● 作業依頼 A: 記録のうち、「What percentage is」を含む行から「Reading left to right, extract」を含む行までを、両端の行も含めて一字一句変えずに書き写してください。

● 抜粋箇所:
● ● ● ● ● ● ●
The Whoは一時期、集団を寄せ集めた集団−ひとつのブランドの下にたくさんのバンドがぶら下がっているような集団−だった。「The Who」はもちろんいくつかの歴史的転機と多大な時間経過を経たブランドだ。我々のウィキペディア項目を例にあげよう。様々な編集者が独自の見解で、何が起こり、それが彼らの眼からどう見えているかを次々に付け加えるために、内容が数分毎に変化している。もし君が悪い日に俺をホテルの外で捕まえたら、俺は君を鼻であしらうだろう。もし良い日だったら、ちょっと話をしていかないか、と誘うだろう。キース・ムーンだったら、君を笑わせるか、驚かすに違いない。ジョンだったら君をバーに誘ってワインでもてなしただろう。ロジャーなら微笑むか、もしかしたら心配そうに現れて急いで別の場所に行ってしまうかも知れない。The Who の話は何千通りにも語れる。
今、新しいWhoは高度なロックン・ロールの世界を漂っている。この新しいWhoは正確にはバンドや集団ではない。前よりもっとシンプルになっている。今のThe
Whoは、ピート・タウンゼントというソングライター兼ギタリストとロジャー・ダルトリーというロックシンガー、俺たち2人だ。そして何人かの友達。そしてたくさんの歴史。今のところそれ以上なにも加えられていない。
The Whoはパワフルなブランドネームだ。このバンドのために俺が作った曲は世の中に定着し、それ自体がシンボルになった。我々全員が同じ「ロック」という理念に忠実である続けることは不可能だ。人それぞれ違う「ロック」という理念を持っている。ロジャーと俺はThe
Whoの活動について本当に口論したり喧嘩したりしたことは一度もない(君を失望させないといいのだが)。だが、話し合いが止まってしまったとき、お互いにそれぞれ違う立ち位置にいることに気付いたことはよくある。書いた曲がすべて売れないと、俺は新しい曲を書けないというわけだ。
● ● ● ● ● ● ●
● 作業依頼 B: The Whoについての文章を、最後の文の後から続けて書き進めてください。

● 作業データ:
● ● ● ● ● ● ●
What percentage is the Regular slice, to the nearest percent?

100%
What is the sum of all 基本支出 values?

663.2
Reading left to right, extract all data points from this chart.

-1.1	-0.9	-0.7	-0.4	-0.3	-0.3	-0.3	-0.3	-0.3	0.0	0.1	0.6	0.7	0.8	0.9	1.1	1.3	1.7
● ● ● ● ● ● ●
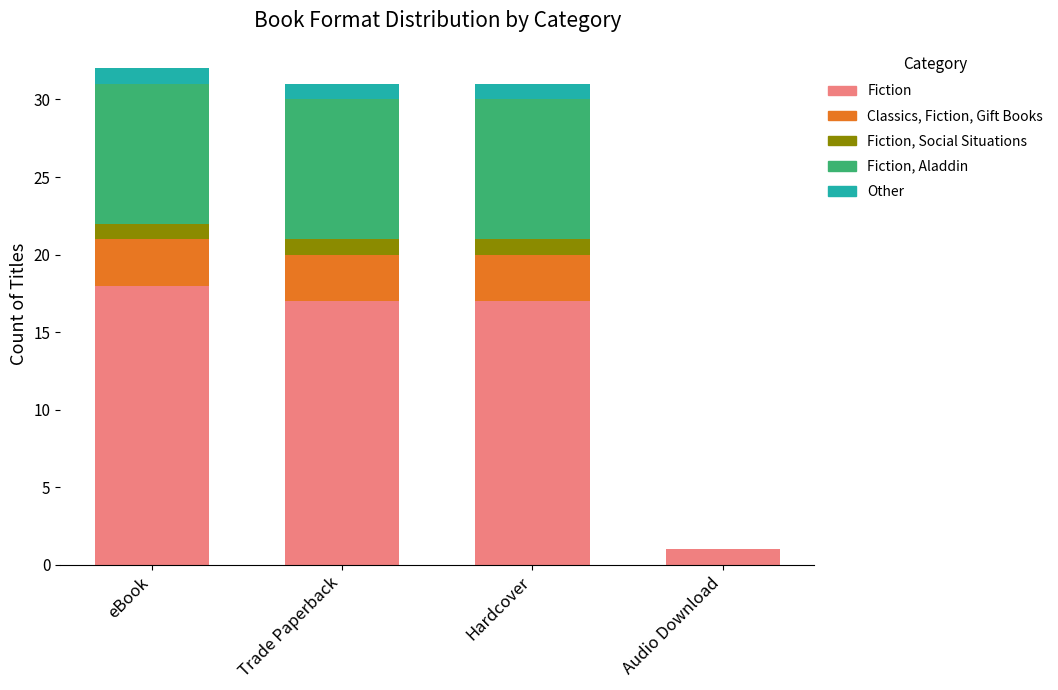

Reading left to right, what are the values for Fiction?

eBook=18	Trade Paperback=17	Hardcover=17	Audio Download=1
● ● ● ● ● ● ●
● 結果 A:
What percentage is the Regular slice, to the nearest percent?

100%
What is the sum of all 基本支出 values?

663.2
Reading left to right, extract all data points from this chart.

● 結果 B:
今は俺にとって特別エキサイティングな時期だ。ロジャーと俺という前科者2人がデュオを組むに値すると思える曲をいくつか書いた。(俺たちは年をとったかもしれないが、頑丈だ。)また、インターネットは俺のとりとめのない、気違いじみた古くさい70年代の計画を実行できるまでになったし、時に少し及び腰になったときには、噂とは正反対に、ロジャーが支えてくれた。だから俺たちはThe Whoの実質的な最初のワールドツアーを開始した。しかも世界を二周しようとしている。俺のガールフレンド、レイチェル・フラーの支援のお陰で、ウェブでのライブ番組による大規模なチャリティ基金を行うことにした。これは年金基金ツアーではない。単に金の話ではない。これは、これまでの我々のクリエイティブ活動を後押しするためのものだ。我々は人生のこの時期に君たちのために演奏できることをとても光栄でラッキーなことだと感じている−いろいろあった後に−いろいろあったが全部終わったことだ。これはもちろん、新譜の売り出しのためでもない。これは、新しい着想や取組み、そして新しいエネルギーを提示するためのものだ。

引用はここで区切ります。